A little later, he barely had the time to realize that no louse could have possibly survived on the gleaming cauldron that was Aegon's head. But even if they had, it wouldn't have mattered to Mariah who clasped him to her and squeezed as if she was never going to let him go. Ser Duncan shifted his weight. Dyanna's sister watched, looking surprised, of all things. When she felt Baelor's eyes on her, she quickly dropped into a curtsey.

That was Astrea Dayne, wasn't it? Could he be wrong, after all? He was good at remembering faces. He had recognized her as soon as she had arrived at court at Dyanna's side despite having only seen her as a child years earlier. A look at the younger girl who was also sinking into a curtsey made him trust his memory. She was the very image of Dyanna when she had been that age.
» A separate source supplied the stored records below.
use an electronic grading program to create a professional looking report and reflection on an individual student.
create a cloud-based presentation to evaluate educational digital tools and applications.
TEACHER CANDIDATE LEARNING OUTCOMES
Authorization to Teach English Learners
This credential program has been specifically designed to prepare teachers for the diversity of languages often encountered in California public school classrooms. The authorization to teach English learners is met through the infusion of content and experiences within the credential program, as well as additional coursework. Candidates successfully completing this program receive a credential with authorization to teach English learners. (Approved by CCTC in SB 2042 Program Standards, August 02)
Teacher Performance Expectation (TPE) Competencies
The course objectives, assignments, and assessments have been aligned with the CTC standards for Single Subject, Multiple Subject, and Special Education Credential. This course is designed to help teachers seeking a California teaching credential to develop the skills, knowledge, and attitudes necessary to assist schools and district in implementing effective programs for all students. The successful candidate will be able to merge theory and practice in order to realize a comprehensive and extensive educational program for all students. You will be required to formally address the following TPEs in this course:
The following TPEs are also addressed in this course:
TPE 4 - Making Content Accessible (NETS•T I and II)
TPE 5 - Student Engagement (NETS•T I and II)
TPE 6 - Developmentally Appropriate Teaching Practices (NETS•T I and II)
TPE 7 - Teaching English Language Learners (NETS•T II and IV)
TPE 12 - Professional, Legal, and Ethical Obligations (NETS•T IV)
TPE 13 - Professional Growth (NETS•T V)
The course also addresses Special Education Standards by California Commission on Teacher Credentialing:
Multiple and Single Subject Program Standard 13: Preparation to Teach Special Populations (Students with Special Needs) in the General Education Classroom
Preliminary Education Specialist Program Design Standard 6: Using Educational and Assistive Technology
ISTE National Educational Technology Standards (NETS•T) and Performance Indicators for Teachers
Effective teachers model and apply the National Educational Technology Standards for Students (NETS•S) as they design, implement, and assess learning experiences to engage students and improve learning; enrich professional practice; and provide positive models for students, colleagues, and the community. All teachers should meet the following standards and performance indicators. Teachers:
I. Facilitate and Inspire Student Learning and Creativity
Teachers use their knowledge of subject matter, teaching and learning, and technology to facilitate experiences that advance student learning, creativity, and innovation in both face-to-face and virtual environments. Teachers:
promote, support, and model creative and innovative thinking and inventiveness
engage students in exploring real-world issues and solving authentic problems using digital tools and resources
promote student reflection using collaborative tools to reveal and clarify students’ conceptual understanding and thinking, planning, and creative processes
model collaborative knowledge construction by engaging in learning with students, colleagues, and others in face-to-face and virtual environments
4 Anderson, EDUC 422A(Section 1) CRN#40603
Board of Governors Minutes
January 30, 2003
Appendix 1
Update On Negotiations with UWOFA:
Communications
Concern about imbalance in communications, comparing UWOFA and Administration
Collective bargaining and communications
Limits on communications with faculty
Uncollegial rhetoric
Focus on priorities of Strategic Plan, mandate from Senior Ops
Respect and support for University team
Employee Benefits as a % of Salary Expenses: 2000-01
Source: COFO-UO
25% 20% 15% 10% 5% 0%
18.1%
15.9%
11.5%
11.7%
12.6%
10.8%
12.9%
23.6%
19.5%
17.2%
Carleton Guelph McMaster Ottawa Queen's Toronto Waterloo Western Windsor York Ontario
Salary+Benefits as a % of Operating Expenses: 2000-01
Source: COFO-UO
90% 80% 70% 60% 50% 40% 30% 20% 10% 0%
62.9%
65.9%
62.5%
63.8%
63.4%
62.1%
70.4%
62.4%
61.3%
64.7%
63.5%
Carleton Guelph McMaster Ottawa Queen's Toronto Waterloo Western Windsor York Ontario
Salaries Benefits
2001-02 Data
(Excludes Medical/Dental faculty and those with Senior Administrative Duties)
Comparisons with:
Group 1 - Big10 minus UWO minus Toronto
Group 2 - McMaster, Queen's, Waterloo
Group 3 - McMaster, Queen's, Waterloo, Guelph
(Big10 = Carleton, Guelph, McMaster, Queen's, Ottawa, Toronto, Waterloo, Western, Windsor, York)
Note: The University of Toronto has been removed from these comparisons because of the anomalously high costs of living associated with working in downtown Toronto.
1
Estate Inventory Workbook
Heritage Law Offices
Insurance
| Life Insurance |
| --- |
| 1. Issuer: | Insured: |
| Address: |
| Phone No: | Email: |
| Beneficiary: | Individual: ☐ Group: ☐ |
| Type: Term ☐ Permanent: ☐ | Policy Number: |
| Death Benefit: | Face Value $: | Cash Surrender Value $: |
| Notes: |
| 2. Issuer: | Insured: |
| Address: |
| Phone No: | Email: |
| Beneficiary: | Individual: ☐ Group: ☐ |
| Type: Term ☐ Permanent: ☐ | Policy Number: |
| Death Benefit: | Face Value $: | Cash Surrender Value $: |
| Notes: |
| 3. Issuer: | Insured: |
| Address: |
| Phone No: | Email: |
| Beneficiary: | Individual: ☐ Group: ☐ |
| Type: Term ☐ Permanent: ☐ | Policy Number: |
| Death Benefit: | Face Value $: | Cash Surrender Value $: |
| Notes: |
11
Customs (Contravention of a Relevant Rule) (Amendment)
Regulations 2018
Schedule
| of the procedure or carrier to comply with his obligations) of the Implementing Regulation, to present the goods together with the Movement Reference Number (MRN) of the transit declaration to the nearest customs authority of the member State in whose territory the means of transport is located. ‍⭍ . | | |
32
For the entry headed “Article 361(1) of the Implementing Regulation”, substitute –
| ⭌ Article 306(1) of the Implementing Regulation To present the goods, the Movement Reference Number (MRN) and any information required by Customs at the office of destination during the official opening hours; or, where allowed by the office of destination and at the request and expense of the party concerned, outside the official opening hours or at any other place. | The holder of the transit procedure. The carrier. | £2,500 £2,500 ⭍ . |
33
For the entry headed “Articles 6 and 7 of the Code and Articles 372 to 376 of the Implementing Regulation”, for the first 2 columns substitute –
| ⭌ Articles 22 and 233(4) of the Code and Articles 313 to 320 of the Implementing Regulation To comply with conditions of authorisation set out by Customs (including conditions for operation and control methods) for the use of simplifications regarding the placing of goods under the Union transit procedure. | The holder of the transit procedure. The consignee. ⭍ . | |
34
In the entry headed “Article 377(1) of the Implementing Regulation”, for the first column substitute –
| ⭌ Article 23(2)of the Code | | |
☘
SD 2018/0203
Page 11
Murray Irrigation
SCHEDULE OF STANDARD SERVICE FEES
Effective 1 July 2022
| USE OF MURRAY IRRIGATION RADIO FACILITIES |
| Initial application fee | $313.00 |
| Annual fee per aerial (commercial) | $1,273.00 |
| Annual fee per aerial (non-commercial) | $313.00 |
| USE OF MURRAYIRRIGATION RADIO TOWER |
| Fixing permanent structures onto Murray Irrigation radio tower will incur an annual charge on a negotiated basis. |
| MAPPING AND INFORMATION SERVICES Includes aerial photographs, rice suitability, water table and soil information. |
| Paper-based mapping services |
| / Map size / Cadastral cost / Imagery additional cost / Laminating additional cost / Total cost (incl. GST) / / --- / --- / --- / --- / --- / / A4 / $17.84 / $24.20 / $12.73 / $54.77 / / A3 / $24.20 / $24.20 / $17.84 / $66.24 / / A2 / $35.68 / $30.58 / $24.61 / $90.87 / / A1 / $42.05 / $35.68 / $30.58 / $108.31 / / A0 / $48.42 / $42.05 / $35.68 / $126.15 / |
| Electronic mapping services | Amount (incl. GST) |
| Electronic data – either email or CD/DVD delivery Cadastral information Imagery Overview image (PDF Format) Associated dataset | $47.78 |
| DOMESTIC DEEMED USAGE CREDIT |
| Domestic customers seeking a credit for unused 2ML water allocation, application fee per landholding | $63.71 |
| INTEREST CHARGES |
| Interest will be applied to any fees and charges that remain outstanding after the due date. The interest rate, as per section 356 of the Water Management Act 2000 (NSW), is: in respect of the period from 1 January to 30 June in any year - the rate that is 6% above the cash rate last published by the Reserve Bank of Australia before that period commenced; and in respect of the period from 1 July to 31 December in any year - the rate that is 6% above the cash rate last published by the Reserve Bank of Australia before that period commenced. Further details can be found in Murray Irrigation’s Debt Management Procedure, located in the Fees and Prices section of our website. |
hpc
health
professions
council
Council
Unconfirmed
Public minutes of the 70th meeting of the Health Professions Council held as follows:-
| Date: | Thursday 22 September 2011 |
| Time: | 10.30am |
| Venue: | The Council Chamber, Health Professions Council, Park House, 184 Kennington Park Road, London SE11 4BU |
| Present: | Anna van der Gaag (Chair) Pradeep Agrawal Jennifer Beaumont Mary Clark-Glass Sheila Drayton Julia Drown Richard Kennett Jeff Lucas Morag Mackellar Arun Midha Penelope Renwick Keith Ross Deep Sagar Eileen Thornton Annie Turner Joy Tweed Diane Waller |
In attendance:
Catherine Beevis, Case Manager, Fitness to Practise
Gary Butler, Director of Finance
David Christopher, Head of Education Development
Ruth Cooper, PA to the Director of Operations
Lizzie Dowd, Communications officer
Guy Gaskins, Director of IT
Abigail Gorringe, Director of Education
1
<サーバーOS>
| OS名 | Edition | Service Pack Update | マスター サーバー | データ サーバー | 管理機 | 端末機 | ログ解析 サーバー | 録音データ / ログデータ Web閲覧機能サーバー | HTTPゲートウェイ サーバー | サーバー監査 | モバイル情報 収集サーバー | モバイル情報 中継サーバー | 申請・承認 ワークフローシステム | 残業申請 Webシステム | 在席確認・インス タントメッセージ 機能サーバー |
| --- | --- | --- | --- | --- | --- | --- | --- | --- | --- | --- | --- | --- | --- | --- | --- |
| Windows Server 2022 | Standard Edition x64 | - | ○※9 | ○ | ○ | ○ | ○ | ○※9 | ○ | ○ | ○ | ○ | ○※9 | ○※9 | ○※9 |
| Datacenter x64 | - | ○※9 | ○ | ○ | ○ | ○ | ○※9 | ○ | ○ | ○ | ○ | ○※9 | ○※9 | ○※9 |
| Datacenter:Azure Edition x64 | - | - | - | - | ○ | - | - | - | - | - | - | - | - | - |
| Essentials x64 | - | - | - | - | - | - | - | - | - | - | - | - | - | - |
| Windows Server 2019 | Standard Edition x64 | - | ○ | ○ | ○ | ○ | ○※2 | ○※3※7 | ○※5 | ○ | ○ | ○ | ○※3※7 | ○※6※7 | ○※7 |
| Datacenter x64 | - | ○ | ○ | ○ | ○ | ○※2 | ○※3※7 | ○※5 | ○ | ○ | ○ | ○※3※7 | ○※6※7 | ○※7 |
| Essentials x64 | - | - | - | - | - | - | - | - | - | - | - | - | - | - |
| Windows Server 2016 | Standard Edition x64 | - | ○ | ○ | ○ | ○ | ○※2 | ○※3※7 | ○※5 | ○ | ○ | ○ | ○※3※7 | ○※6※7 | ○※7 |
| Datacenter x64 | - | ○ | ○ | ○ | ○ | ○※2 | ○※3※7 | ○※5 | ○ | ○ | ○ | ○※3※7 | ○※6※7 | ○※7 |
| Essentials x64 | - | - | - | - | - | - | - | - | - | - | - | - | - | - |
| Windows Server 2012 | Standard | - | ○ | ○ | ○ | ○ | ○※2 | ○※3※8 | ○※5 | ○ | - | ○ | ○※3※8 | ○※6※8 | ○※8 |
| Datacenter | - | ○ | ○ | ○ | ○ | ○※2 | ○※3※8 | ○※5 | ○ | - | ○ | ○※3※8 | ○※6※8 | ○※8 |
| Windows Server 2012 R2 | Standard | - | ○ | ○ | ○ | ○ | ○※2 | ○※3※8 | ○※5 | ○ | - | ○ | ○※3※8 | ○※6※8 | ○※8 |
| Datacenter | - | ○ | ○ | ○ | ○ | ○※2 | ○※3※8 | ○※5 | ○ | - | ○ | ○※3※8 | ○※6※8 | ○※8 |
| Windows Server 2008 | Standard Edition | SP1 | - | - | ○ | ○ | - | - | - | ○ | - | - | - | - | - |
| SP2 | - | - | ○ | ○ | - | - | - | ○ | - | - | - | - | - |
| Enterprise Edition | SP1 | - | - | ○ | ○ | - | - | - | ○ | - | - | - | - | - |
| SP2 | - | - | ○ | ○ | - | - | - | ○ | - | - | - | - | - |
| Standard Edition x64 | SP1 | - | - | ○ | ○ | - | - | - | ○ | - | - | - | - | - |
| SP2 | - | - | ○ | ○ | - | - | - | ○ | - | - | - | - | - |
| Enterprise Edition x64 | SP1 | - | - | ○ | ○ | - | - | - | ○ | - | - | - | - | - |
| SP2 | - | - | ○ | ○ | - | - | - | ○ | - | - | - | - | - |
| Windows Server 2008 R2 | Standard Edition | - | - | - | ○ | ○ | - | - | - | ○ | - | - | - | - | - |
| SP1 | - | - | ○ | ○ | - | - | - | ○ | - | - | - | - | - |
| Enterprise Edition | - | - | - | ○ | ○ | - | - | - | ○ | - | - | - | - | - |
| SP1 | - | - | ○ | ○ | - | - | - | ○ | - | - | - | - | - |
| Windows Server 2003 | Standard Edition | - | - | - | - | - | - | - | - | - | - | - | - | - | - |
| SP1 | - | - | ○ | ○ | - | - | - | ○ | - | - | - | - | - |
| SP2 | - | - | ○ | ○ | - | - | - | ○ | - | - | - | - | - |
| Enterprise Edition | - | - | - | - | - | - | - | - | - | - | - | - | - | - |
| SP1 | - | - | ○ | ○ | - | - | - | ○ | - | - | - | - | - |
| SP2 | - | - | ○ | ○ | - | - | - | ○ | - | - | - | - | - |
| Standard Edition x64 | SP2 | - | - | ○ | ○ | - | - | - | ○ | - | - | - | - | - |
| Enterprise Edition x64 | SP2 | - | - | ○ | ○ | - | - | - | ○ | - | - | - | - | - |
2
"You may rise," he said and the young woman and the girls did. Ser Duncan followed – vaguely amused, Baelor realized that Aegon must have tried to teach him a courtly bow. "What leads you to my court, my lady?" he asked, waving her to a seat.

Again, she looked at Aegon and again she looked amazed. Why was that? "Leave him with his grandmother," he said. "She hasn't seen him in a while."

"His… grandmother?" the elder girl squealed.

Suddenly, Baelor knew what the answer was. They had simply lied to each other, keeping their identities in secret, so they didn't know how they were related. Dyanna would have loved that, he thought. His goodsister's sense of humour had sometimes teetered on the edge of absurdity and this situation was one such case.

"That's Prince Aegon," he told the girl. "Your cousin. His lady mother was your mother's sister. His father is my own brother."

Astrea Dayne quickly looked down but there was a flash of hatred in her eyes at the mention of Maekar that surprised him. It had been her who had put his brother in an untenable position. He hadn't done anything to her… as far as Baelor knew.

"So," he said again, "why are you here?"

She told him and by the guarded look in her eyes and the things that she kept silent about he felt another small stab of disappointment. Until now, he hadn't even realized that a small part of him had believed that at least someone had gotten a happy ending.